- Original film poster
- Directed by: Bruno Corbucci
- Written by: Luigi Carpentieri
- Produced by: Luigi Carpentieri Ermanno Donati
- Starring: Lando Buzzanca
- Cinematography: Alessandro D'Eva
- Music by: Bruno Canfora
- Release date: March 1966;
- Running time: 92 minutes
- Countries: France Italy
- Language: Italian

= James Tont operazione D.U.E. =

1966 film

James Tont operazione D.U.E. or The Wacky World of James Tont is a 1966 spy film spoof based on James Bond's Thunderball and featuring elements predating the release of You Only Live Twice. Directed by Bruno Corbucci, the Eurospy spy-fi comedy adventure is the sequel to James Tont operazione U.N.O. (1965). Lando Buzzanca reprises his role as 00 Agent James Tont, a satire of James Bond and Loris Gizzi as the black monocle-wearing supervillain spoof of Emilio Largo.

Following this film Corbucci wrote a parody of Our Man Flint called Il vostro super agente Flit (1966), directed by Mariano Laurenti.

==Plot==
After foiling a Soviet break in at the Embassy of the United Kingdom in Moscow, Her Majesty's Secret Service Agent James Tont is invited to speak at an International Secret Agents Convention in Geneva. With apologies read from James Bond for being absent due to his being involved in Operation Thunderball, Tont defends the modern "Supermen of the Secret Service" agents against the more Old Guard of traditional spies and intelligence agents whilst simultaneously evading several Soviet assassination attempts during his speech. Following his well received speech, Tont is tripped by a child spy working with the sister of Mata Hari, an agent of the Old Guard. Tont falls down a flight of stairs incurring a leg injury that leads him to be treated at a health spa.

Another patient present at the health spa is Mr. Spring, the head of the Magnus international food corporation. Unknown to each other, Spring is also the secret head of an unnamed criminal organisation.
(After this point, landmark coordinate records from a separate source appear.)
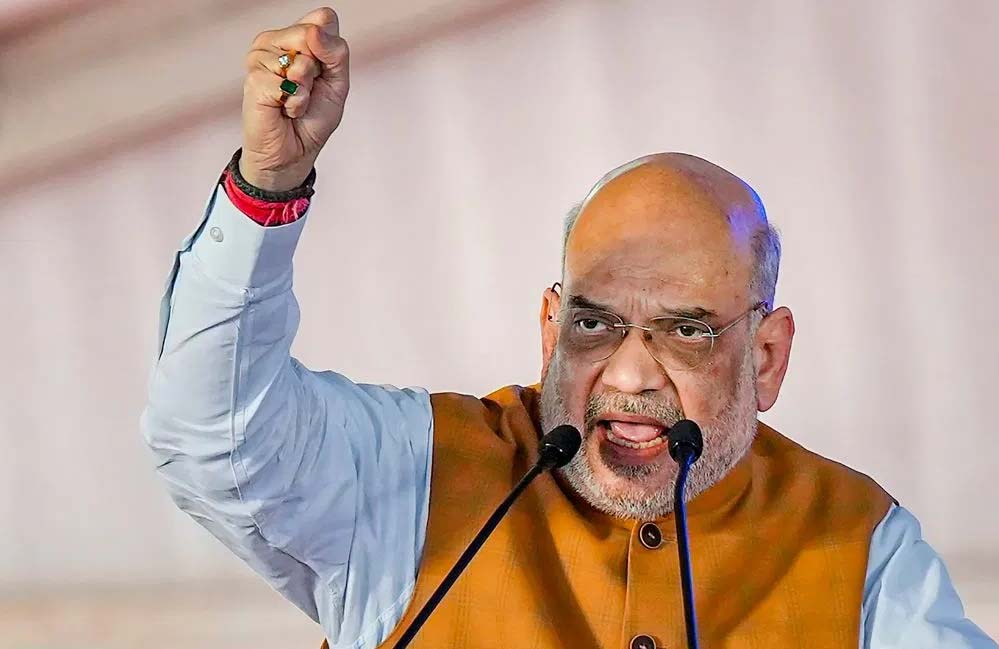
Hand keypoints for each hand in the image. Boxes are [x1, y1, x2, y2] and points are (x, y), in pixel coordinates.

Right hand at [239, 7, 348, 191]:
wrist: (294, 152)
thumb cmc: (313, 117)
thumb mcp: (338, 83)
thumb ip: (336, 52)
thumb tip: (313, 32)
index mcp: (298, 36)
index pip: (323, 18)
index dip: (331, 47)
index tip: (324, 71)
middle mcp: (275, 41)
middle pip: (310, 33)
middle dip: (319, 70)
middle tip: (307, 89)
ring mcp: (260, 58)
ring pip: (300, 60)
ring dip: (306, 90)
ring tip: (295, 101)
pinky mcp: (254, 79)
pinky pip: (287, 83)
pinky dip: (295, 103)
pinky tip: (284, 110)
Spring and Tont become rivals for the romantic attention of Nurse Clarissa with each attempting to injure or kill each other when engaged in their therapeutic treatments. Spring appears to be the winner when Tont is found frozen to death inside an isolation tank that Nurse Clarissa placed him in.

The British Secret Service revives Tont who has only been cryogenically frozen but uses his well publicised death to enable him to infiltrate a criminal scheme to attack an unknown religious centre in a project called "Operazione D.U.E./Operation T.W.O.". The organisation is also attempting to steal components to assemble a powerful weapon called a synchrophasotron.

Tont travels to London disguised as a beatnik named "Bingo Kowalski" in order to infiltrate a group of young hipsters suspected in stealing the first component of the weapon. At the Blue Dolphin discotheque Tont successfully seduces Helen, Spring's agent who has used the beatniks to steal the second component of the weapon. Tont further infiltrates Spring's organisation to take the identity of one of Spring's operatives who replaces an American astronaut. Spring's scheme is for his agent to hijack an American space capsule launched from Cape Kennedy that contains the final element needed to create the synchrophasertron.

Using advanced electronic devices aboard Spring's yacht also named the Blue Dolphin, Tont's space capsule is brought down to be recovered by Spring. Spring and his cohorts pass the time by playing a James Bond board game. Identified by Spring's men, Tont is captured but discovers "Operazione D.U.E." means "Destruction Urbi Eterna", the destruction of the Eternal City; specifically Spring's plan to steal the treasures of the Vatican and destroy St. Peter's Basilica.